En évoquant la complexité des relations humaines, MeLL parle forcément d’amour. Sur « Cheap cheap », elle chante : « Et comme je t’avais dans la peau (…) j’ai pas pensé un instant que j’avais un couteau dans le dos. » Symbole d’une relation « cheap » vécue récemment. L’éphémère des relations nocturnes se retrouve dans « What’s your name again ? » : « Mais tu sais moi je t’aime, what’s your name again ? ». L’album est constitué de « récits de perditions, de pérégrinations nocturnes. Des personnages se cherchent, un peu comme moi. Je me laisse déportée par mes états d’âmes, tout en restant ouverte. C’est plutôt doux comme mode de vie » estime la rockeuse qui, après dix ans de carrière, maîtrise son art à défaut de cadrer sa vie. Sur scène, MeLL, qui se dit « impressionnée aujourd’hui par la présence et la puissance de Cat Power », n’a rien perdue de sa frénésie ravageuse. Elle embrasera les scènes rock de France tout au long de l’année.

Mario Bompart
« Relation cheap » – Artdisto

Quelques collaborations
Au-delà de ses quatre albums solo, MeLL multiplie les collaborations. Lors de ses débuts sur la scène messine, il y a treize ans, elle rencontre le chanteur Louis Ville.
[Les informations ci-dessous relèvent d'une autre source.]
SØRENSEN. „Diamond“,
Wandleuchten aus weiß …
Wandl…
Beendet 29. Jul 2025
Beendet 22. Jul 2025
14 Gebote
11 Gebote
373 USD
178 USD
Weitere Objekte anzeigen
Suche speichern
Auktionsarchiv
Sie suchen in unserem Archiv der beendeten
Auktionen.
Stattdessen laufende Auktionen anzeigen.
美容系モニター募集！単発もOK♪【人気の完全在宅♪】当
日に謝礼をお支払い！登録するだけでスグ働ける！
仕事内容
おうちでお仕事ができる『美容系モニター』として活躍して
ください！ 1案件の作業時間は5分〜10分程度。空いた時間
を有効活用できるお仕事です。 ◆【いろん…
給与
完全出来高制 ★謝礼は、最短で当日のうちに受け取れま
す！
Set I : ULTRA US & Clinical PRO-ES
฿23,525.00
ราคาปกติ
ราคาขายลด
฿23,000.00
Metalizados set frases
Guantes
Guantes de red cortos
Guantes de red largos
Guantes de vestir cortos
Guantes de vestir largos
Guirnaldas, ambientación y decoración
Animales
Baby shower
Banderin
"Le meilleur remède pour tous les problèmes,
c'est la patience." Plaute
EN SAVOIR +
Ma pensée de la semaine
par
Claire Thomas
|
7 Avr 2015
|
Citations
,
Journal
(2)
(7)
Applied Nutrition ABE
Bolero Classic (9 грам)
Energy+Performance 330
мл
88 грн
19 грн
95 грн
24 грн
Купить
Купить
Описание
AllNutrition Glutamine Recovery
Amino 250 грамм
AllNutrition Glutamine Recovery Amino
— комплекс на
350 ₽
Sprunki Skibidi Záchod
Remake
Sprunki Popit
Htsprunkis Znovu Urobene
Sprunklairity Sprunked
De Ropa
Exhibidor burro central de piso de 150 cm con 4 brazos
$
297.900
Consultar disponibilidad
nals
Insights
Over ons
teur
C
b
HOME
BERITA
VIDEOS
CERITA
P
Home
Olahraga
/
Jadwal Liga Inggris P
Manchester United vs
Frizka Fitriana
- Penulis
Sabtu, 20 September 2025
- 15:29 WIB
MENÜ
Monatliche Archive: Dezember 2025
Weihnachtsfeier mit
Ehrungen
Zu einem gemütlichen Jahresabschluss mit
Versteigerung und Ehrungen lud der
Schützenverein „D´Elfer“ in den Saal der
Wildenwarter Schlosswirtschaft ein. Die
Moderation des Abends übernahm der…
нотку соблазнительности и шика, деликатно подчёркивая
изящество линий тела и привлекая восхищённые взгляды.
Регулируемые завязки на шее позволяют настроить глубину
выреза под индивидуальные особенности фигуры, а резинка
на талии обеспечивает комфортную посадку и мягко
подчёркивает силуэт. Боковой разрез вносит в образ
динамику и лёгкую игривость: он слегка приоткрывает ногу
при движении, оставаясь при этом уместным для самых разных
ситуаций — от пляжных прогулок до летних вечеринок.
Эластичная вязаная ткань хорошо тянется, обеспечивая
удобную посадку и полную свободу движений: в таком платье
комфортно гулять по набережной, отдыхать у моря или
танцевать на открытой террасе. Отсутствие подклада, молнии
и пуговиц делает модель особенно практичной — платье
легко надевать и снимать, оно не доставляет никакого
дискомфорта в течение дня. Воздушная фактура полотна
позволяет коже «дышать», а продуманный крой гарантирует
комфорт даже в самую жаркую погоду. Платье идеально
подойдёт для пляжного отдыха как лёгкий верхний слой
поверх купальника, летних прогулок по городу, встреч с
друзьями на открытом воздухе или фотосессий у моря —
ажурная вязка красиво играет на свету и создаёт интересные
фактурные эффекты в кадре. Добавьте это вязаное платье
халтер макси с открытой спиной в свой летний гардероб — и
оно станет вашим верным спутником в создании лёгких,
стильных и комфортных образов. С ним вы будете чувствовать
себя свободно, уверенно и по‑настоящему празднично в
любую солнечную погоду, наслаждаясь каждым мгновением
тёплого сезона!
MeLL l’accompagne à la batterie sur ses tournées, avant d’enregistrer un duo sur l’album « Cinéma ». La rockeuse était à la guitare sur une tournée de Lola Lafon, écrivaine féministe. Aujourd’hui, elle participe aux compositions du prochain disque de Karimouche. Amie proche de Céline Ollivier, elle collabore à plusieurs titres de son futur album, pour lequel elle a composé la chanson « Plus un mot » et elle déchaînera sa guitare électrique sur sa prochaine tournée.